Zaki Pstp mengatakan...

Mantab sekali! Gara-gara ini keinginan nonton jadi timbul lagi. Kemarin2 itu pada banyak yang review negatif gitu, soalnya kan pada baca versi novelnya? jadi pada di luar ekspektasi (kalau mau enggak di luar ekspektasi dijadiin kyk game of thrones aja ya).

Minggu ini saya akan ke bioskop. Terima kasih sudah berbagi berita positif! Fedy Nuril! Tunggu aku!!

Didit R mengatakan...

Pada dasarnya Novel dan Film adalah 2 medium yang berbeda. Sama seperti halnya jangan membandingan Harry Potter novelnya dengan filmnya. Karena di Novel yang memvisualisasi adalah masing-masing pembaca, di film adalah kerjanya sutradara dan produser. Hehehe.

Selamat menikmati Supernova :)

~ jessie ~ mengatakan...

Saya membaca novelnya, tapi saya juga menikmati film ini dengan lapang dada. Sehingga saya mencapai titik untuk menyadari bahwa sungguh nikmat menonton film tanpa ekspektasi apapun. Tapi saya kurang setuju dengan mas Didit mengenai Diva. Dalam bayangan saya, Diva lebih pas seperti itu. Tanpa emosi. Jika saya punya hak untuk mengganti pemain, yang ingin saya ganti adalah Raline Shah. Dan jika saya juga punya hak untuk merevisi adegan, maka yang ingin saya revisi adalah adegan mesra-nya Ferre dan Rana. So awkward! Yama Carlos dan Sophia Latjuba dalam Cicak di Dinding-nya film Rectoverso masih sangat unggul untuk adegan 'macam' beginian. :)

Didit R mengatakan...

Sepakat banget untuk Ferre dan Rana yang serasa canggung sebagai sepasang kekasih. Nampaknya, Herjunot dan Raline gak ketemu chemistry-nya sebagai pasangan kekasih sih ya...

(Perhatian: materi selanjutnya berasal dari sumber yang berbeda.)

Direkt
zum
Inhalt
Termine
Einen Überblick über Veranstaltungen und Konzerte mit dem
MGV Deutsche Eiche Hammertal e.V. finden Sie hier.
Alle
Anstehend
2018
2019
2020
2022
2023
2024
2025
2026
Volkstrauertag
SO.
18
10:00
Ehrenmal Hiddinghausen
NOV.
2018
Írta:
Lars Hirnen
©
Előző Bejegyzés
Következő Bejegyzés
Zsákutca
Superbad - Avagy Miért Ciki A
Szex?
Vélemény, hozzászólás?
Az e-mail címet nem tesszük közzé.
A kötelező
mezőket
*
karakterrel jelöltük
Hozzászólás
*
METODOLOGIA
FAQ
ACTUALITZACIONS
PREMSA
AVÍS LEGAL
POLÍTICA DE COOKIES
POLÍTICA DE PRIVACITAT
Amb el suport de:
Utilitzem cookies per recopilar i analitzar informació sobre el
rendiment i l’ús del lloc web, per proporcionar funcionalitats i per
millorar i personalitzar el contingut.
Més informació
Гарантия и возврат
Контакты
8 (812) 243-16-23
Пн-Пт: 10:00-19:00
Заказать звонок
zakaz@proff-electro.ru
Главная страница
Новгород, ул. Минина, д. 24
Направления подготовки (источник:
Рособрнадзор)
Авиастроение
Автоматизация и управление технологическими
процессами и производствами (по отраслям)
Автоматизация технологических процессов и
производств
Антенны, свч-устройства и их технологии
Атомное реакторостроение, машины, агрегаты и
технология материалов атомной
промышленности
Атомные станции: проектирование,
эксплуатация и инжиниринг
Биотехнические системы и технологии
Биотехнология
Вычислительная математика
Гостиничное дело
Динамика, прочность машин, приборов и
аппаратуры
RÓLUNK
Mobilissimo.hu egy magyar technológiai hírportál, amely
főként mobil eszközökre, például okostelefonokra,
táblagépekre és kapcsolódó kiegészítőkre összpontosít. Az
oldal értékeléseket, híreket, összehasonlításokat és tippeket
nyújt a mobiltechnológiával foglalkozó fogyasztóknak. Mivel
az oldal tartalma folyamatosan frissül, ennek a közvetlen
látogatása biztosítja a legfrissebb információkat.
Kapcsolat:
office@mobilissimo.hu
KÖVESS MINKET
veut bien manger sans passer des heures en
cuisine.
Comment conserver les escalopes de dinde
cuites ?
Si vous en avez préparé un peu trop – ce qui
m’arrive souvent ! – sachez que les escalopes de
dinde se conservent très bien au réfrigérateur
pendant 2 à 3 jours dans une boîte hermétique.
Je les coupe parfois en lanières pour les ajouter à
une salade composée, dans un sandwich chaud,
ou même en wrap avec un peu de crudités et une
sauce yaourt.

Rectoverso akan coba saya cari sebagai pembanding. hehehe :)

Terima kasih ya komentarnya

zohrahs mengatakan...

Menurut saya yang membuat banyak orang berkomentar negatif terhadap film ini bukan karena ekspektasi akan sama dengan novelnya. Tapi karena pemainnya tidak berhasil berakting dan penulis skenarionya terlalu drama.